Mit dem Neuen Jahr 2006 brechen wir in eine ungewisse Zukunft auf. Dabei können wir viel vom Glauben Israels lernen.

Es war nicht Mose, der den Weg kannte, nicht Aaron, oder Miriam. Gott selbst war es, der ihnen den Weg zeigte. Auch wir brauchen dieses Vertrauen zu Gott, dass er auch uns durch das Jahr 2006 führen wird. Ich bin bei euch alle tage bis an das Ende der Welt, sagt Jesus. Wir dürfen darauf vertrauen, dass er mit uns geht, heute und morgen. Von guten Mächten wunderbar geborgen erwarten wir getrost, was kommen mag. Gott ist bei uns am Abend wie am Morgen und ganzgewiss an jedem neuen Tag.
Damit können wir getrost in das neue Jahr gehen. Auch wenn wir den ganzen Weg noch nicht erkennen, es reicht, wenn wir den nächsten Schritt gehen.

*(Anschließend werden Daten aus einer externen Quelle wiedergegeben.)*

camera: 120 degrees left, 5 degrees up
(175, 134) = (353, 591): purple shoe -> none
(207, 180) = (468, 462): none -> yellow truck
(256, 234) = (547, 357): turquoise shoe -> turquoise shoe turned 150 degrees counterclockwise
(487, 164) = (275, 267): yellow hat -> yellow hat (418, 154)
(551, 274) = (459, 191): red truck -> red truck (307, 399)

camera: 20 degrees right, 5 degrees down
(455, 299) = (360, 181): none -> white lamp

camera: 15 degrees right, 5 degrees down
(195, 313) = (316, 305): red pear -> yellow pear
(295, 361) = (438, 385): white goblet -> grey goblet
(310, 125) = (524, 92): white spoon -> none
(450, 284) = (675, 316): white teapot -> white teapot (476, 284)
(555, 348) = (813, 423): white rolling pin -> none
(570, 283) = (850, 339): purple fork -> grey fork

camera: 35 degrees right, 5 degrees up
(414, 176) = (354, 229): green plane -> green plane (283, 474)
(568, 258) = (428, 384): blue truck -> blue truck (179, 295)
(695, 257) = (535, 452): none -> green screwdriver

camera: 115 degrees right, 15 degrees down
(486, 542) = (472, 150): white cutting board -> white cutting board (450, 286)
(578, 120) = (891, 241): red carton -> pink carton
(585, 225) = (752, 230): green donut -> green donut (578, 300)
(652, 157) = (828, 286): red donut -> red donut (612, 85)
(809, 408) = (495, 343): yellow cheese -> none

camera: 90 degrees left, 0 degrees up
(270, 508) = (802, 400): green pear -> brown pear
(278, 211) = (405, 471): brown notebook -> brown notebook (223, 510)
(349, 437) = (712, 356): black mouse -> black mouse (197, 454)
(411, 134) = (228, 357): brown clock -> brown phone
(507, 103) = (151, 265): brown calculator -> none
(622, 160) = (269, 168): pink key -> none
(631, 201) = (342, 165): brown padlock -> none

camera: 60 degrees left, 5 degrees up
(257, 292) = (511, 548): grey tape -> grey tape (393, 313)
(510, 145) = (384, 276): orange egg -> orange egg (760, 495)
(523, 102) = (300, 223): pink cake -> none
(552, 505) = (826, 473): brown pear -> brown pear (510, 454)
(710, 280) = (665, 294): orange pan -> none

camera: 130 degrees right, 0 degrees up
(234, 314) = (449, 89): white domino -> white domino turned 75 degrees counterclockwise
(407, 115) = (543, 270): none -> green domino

So wie es in diesem Gleichnis eines chinesischen Christen gesagt ist:
Ich sagte zu dem Engel, der an der Pforte des neuen Jahres stand: Gib mir ein Licht, damit ich sicheren Fußes der Ungewissheit entgehen kann! Aber er antwortete: Geh nur hinein in die Dunkelheit und lege deine Hände in die Hand Gottes! Das ist besser als ein Licht und sicherer als ein bekannter Weg!

Gebet
Guter Gott,
unser Leben vollendet sich erst auf einem langen Weg durch die Jahre hindurch, auf einem Weg durch Höhen und Tiefen, durch Helles und Dunkles hindurch. Du hast uns ein Ziel gegeben, auf das wir mit deiner Hilfe zugehen können. So verlass uns nicht,
sondern begleite uns durch die Jahre hindurch und führe uns einen guten Weg hin zu dir.
Gott, du allein bist ohne Anfang und Ende, alles, was in der Zeit geschieht, kommt von dir. Dankbar blicken wir auf das vergangene Jahr zurück, voll Vertrauen beginnen wir mit dem neuen Jahr. Schenke uns jeden Tag, was wir zum Leben brauchen, segne unsere Tage und lass unsere Vorhaben gelingen, mach uns reich an guten Werken, und erfülle uns mit deiner Liebe.